The key insight: evolution is resilient. Even if your mutator only produces a better solution 20% of the time, the framework can still leverage those successes. Bad mutations die off. Good ones propagate.

What You Need to Define

To use the evolver on your own problem, you provide three things:

1. Initial Organism The starting solution — a Python function, a prompt template, whatever you’re optimizing.

class MyPromptOrganism(Organism):
    prompt_template: str

2. Evaluator A function that scores how well an organism performs and identifies where it fails.

class MyEvaluator(Evaluator):
    def evaluate(self, organism) -> EvaluationResult:
        # Run tests, calculate score
        score = run_tests(organism)
        failures = find_failure_cases(organism)
        return EvaluationResult(score=score, trainable_failure_cases=failures)

3. Mutator An LLM-powered function that takes an organism and its failure cases, then generates improved versions.

class MyMutator(Mutator):
    def mutate(self, organism, failure_cases) -> list[Organism]:
        diagnosis = llm.diagnose_failure(organism, failure_cases[0])
        new_code = llm.generate_fix(organism, diagnosis)
        return [MyOrganism(code=new_code)]

That’s it. The framework handles selection, population management, and the evolutionary loop.

Why This Is Different

It’s end-to-end. Unlike single-prompt optimizers, you can evolve entire agent systems — prompts, tool definitions, and orchestration logic together.

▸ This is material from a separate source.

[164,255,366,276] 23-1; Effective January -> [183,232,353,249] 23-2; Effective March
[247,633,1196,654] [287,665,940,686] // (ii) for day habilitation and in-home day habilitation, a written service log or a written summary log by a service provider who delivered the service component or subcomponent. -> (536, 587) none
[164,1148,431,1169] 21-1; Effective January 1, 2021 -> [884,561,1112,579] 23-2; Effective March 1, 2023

It’s gradient-free. Code isn’t differentiable. Prompts aren’t differentiable. Evolution doesn’t care. If you can score it, you can evolve it.

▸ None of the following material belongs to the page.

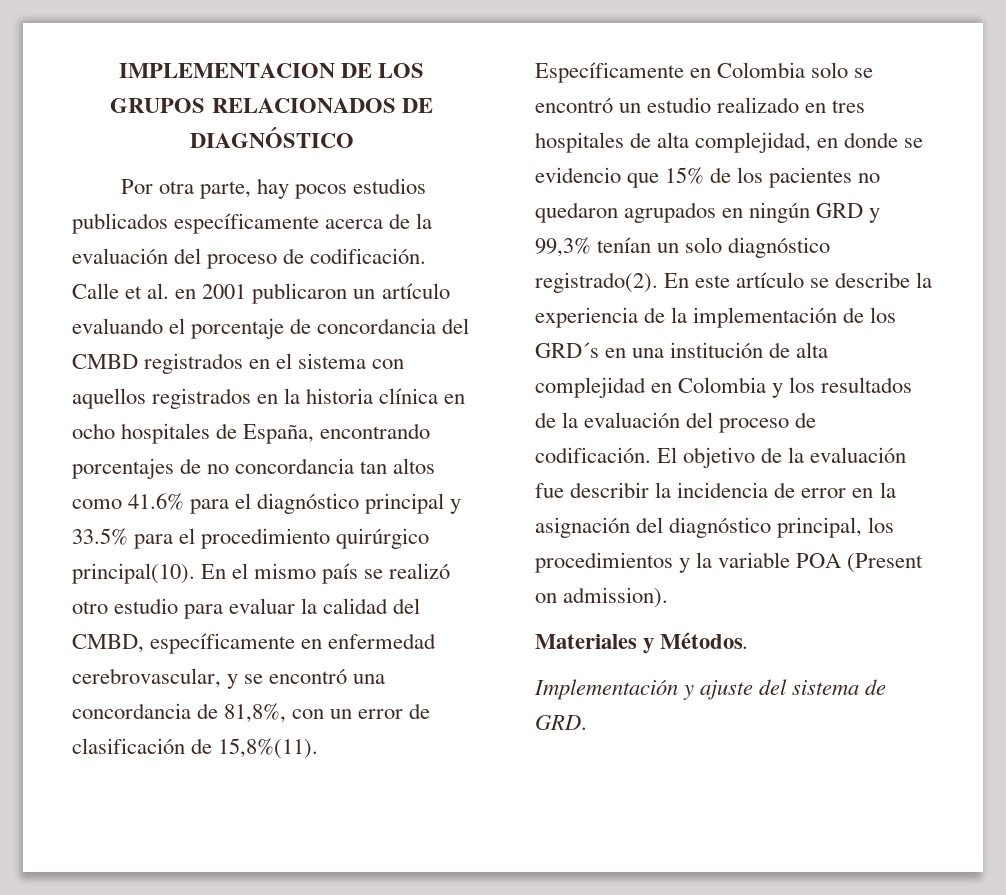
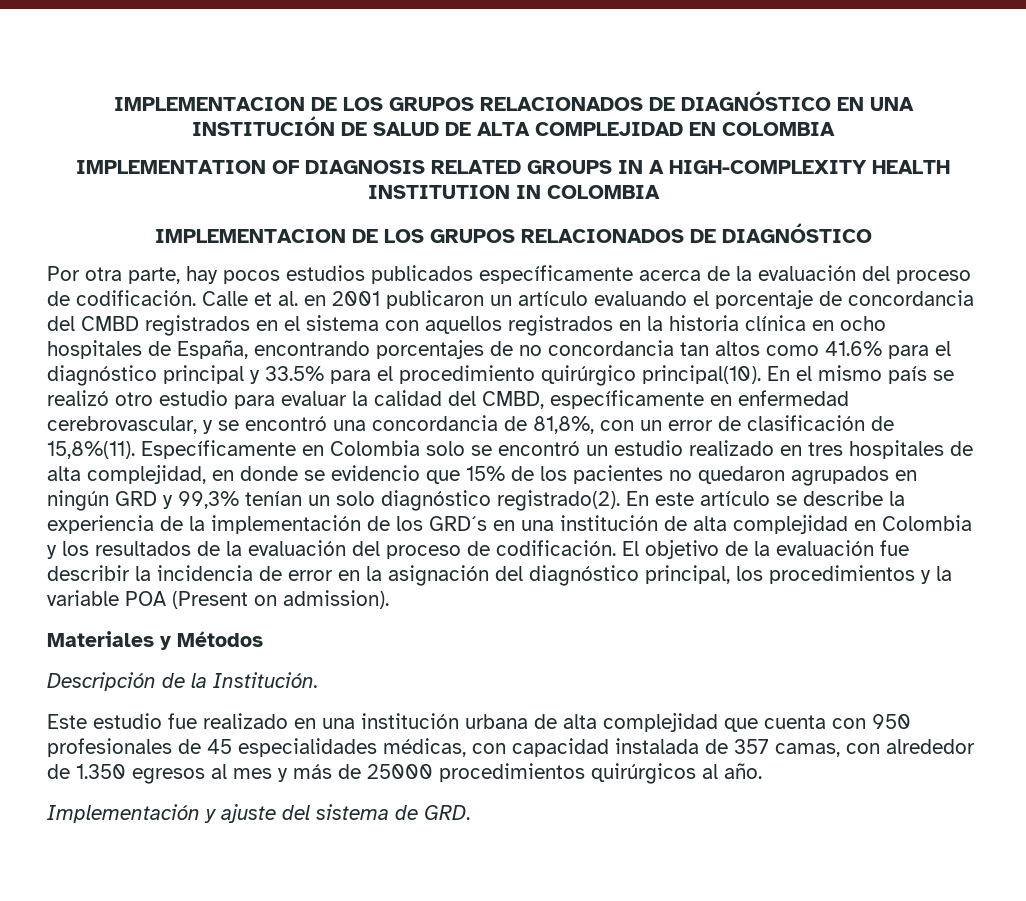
[118,63,425,78] [110,98,433,113] [189,126,354,148] IMPLEMENTACION DE LOS GRUPOS RELACIONADOS DE DIAGNÓSTICO -> [113,91,914,111] [192,116,835,136] [76,160,950,174] [367,185,660,199] [154,223,872,243] IMPLEMENTACION DE LOS GRUPOS RELACIONADOS DE DIAGNÓSTICO EN UNA INSTITUCIÓN DE SALUD DE ALTA COMPLEJIDAD EN COLOMBIA // IMPLEMENTATION OF DIAGNOSIS RELATED GROUPS IN A HIGH-COMPLEXITY HEALTH INSTITUTION IN COLOMBIA // IMPLEMENTACION DE LOS GRUPOS RELACIONADOS DE DIAGNÓSTICO
[660,632,750,649] Métodos. -> [177,631,263,647] [47,672,318,691] [47,713,911,732] [47,738,975,757] [47,763,762,784] Métodos // Descripción de la Institución. // Este estudio fue realizado en una institución urbana de alta complejidad que cuenta con 950 profesionales de 45 especialidades médicas, con capacidad instalada de 357 camas, con alrededor de 1.350 egresos al mes y más de 25000 procedimientos quirúrgicos al año.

It’s open-ended. There’s no inherent ceiling. Given enough time and good evaluation data, evolution can keep improving indefinitely.

It handles non-determinism. LLM outputs are stochastic. Evaluations can be noisy. Evolution is robust to both — it just needs signal, not perfection.

Real-World Results

Imbue used the Darwinian Evolver for two major applications:

1. Building Vet (their coding agent verifier) They evolved the entire verification system end-to-end, optimizing prompts and logic together rather than tweaking components in isolation.

2. ARC-AGI reasoning tasks The headline result: more than doubling a model’s reasoning performance on ARC-AGI. The evolver far exceeded the capabilities of the underlying base model by iteratively improving solution strategies.

They’ve published a separate deep-dive on the ARC-AGI results if you want the details.

Getting Started

The framework is lightweight and well-documented:

# Clone and install
git clone https://github.com/imbue-ai/darwinian_evolver
cd darwinian_evolver
uv sync

# Run the example problem
uv run darwinian_evolver parrot --num_iterations 3 --output_dir /tmp/output

The repo includes a lineage visualizer — open lineage_visualizer.html in your browser to see how your population evolved, which mutations succeeded, and how fitness improved over generations.

When to Use This

The Darwinian Evolver is a good fit when:

  • Manual optimization is tedious — you’re stuck in prompt-tweak-test loops
  • The search space is large — too many possible variations to explore manually
  • You have evaluation data — some way to score solutions, even approximately
  • Components interact — you need to optimize a system, not just a prompt

It’s probably overkill for:

  • Simple, one-shot prompts that work well enough
  • Cases where you don’t have evaluation data
  • Latency-critical applications (evolution takes time)

The Bigger Picture

This sits at the intersection of two trends: LLMs as code generators and evolutionary computation.

We’ve known for decades that evolution finds solutions humans wouldn’t design. Now we have LLMs that can generate meaningful mutations — not random bit flips, but semantically coherent variations that an intelligent observer might try.

Combine them, and you get optimization that’s both creative (LLM-driven mutations) and systematic (evolutionary selection pressure).

Imbue’s contribution is making this practical and accessible. The framework is simple enough to adapt to your own problems, and the results on ARC-AGI demonstrate it’s not just a toy.

For anyone building LLM-based systems and tired of manual optimization loops, this is worth exploring.


The Darwinian Evolver is open-source at github.com/imbue-ai/darwinian_evolver. Imbue’s research post with full details: LLM-based Evolution as a Universal Optimizer.